DATA FOR THE TASK:
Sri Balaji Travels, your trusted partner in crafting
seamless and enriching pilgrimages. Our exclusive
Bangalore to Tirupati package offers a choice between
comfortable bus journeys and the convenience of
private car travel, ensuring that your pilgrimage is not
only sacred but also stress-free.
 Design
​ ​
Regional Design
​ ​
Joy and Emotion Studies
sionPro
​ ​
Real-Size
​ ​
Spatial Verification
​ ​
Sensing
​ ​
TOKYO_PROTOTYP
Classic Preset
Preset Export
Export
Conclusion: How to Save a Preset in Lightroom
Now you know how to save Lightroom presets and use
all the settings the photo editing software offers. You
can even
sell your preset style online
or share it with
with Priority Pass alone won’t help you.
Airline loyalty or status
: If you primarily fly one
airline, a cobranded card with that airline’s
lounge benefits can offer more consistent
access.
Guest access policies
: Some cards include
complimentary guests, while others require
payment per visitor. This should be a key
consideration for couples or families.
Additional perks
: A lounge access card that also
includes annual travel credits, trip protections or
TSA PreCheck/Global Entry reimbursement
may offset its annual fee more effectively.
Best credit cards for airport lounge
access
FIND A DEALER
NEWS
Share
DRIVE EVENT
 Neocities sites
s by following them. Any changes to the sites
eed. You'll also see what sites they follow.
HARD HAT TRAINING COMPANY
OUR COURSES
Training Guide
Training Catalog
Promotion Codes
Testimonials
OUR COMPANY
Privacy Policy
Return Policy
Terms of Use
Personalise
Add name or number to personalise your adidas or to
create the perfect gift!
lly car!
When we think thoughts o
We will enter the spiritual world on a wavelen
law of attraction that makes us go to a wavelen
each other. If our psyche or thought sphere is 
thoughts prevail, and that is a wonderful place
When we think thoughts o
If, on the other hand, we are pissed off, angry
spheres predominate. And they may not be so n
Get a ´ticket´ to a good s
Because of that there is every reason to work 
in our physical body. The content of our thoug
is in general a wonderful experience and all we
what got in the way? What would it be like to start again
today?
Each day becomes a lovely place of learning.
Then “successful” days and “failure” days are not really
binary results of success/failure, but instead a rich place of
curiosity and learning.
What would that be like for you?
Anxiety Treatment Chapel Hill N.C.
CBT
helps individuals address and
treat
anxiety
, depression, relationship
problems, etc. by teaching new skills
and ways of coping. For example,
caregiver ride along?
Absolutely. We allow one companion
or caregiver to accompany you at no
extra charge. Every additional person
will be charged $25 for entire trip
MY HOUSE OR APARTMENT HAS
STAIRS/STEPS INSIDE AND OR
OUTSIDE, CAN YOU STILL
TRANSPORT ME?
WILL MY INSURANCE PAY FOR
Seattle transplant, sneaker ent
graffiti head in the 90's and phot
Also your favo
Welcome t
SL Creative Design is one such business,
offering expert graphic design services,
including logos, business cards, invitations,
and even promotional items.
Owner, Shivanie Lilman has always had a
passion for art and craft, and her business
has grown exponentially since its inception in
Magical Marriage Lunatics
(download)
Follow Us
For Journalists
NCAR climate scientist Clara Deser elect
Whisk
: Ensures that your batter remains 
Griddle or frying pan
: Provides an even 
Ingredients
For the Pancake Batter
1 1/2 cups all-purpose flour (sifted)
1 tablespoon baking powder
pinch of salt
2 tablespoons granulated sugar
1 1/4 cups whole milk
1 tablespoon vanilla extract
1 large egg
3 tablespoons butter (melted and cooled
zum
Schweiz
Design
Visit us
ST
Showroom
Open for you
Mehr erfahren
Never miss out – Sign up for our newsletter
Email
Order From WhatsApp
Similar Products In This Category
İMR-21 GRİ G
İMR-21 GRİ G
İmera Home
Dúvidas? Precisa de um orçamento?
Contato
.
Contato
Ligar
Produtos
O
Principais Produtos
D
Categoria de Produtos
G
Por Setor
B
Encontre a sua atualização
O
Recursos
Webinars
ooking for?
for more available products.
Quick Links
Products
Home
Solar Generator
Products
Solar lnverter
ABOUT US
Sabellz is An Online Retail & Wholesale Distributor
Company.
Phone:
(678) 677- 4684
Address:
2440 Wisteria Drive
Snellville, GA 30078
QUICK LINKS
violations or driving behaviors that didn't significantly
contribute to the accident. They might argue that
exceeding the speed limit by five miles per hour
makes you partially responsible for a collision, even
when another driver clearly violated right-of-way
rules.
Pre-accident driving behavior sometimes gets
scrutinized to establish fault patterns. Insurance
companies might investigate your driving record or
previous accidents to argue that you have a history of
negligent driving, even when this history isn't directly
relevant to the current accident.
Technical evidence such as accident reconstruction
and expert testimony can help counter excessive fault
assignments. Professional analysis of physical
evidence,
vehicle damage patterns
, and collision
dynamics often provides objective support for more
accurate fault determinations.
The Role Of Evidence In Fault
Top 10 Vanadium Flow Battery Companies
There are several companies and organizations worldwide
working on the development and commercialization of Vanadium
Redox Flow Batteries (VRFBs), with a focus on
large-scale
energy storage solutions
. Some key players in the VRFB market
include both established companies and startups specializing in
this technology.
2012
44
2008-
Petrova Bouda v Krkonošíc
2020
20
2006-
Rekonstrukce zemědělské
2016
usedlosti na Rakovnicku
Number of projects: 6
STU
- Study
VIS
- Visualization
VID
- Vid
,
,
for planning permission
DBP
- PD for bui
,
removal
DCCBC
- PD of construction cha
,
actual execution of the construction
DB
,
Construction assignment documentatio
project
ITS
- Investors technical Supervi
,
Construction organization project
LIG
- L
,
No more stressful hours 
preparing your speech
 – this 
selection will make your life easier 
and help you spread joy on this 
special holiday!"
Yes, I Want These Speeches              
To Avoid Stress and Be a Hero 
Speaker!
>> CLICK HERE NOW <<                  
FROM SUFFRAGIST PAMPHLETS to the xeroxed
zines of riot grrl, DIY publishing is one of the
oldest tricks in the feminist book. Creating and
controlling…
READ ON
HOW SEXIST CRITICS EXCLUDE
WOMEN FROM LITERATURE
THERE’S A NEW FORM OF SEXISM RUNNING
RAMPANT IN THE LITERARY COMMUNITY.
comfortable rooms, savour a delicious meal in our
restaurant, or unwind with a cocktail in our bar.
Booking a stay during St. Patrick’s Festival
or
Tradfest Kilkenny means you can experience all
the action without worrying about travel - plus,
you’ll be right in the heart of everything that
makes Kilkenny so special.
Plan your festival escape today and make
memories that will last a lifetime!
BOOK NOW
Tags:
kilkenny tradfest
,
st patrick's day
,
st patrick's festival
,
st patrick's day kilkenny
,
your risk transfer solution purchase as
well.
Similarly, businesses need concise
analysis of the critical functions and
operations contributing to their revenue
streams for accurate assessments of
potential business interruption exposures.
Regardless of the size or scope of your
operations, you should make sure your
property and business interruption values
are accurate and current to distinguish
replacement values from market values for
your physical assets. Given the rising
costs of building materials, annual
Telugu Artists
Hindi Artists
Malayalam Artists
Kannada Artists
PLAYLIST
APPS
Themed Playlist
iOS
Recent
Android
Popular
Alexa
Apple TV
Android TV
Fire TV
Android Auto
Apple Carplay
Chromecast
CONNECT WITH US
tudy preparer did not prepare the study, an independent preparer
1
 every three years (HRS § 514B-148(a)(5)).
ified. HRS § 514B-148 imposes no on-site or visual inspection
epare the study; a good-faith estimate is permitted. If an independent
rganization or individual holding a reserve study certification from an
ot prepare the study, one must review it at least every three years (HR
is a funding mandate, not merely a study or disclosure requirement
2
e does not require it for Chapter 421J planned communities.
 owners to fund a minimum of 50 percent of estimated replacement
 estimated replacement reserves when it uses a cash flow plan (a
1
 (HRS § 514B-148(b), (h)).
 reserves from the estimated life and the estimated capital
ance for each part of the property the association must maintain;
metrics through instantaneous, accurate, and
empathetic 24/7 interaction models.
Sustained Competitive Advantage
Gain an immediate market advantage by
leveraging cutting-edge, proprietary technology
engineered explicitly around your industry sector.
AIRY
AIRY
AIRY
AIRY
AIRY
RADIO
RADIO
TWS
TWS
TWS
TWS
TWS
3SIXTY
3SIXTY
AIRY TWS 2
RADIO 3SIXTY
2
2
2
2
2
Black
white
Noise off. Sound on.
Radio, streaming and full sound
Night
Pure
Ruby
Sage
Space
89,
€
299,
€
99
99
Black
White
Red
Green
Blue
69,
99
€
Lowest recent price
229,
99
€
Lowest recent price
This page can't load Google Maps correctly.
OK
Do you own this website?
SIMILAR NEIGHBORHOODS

WRITTEN TASK: Turn everything from the start of the listing down through the line containing "airline, a cobranded card with that airline’s" into a Markdown table with the columns Row and Line, one line per row and blank lines omitted.

TASK SOLUTION:
| Row | Line |
|---|---|
| 1 | Sri Balaji Travels, your trusted partner in crafting |
| 2 | seamless and enriching pilgrimages. Our exclusive |
| 3 | Bangalore to Tirupati package offers a choice between |
| 4 | comfortable bus journeys and the convenience of |
| 5 | private car travel, ensuring that your pilgrimage is not |
| 6 | only sacred but also stress-free. |
| 7 |  Design |
| 8 | ​ ​ |
| 9 | Regional Design |
| 10 | ​ ​ |
| 11 | Joy and Emotion Studies |
| 12 | sionPro |
| 13 | ​ ​ |
| 14 | Real-Size |
| 15 | ​ ​ |
| 16 | Spatial Verification |
| 17 | ​ ​ |
| 18 | Sensing |
| 19 | ​ ​ |
| 20 | TOKYO_PROTOTYP |
| 21 | Classic Preset |
| 22 | Preset Export |
| 23 | Export |
| 24 | Conclusion: How to Save a Preset in Lightroom |
| 25 | Now you know how to save Lightroom presets and use |
| 26 | all the settings the photo editing software offers. You |
| 27 | can even |
| 28 | sell your preset style online |
| 29 | or share it with |
| 30 | with Priority Pass alone won’t help you. |
| 31 | Airline loyalty or status |
| 32 | : If you primarily fly one |
| 33 | airline, a cobranded card with that airline’s |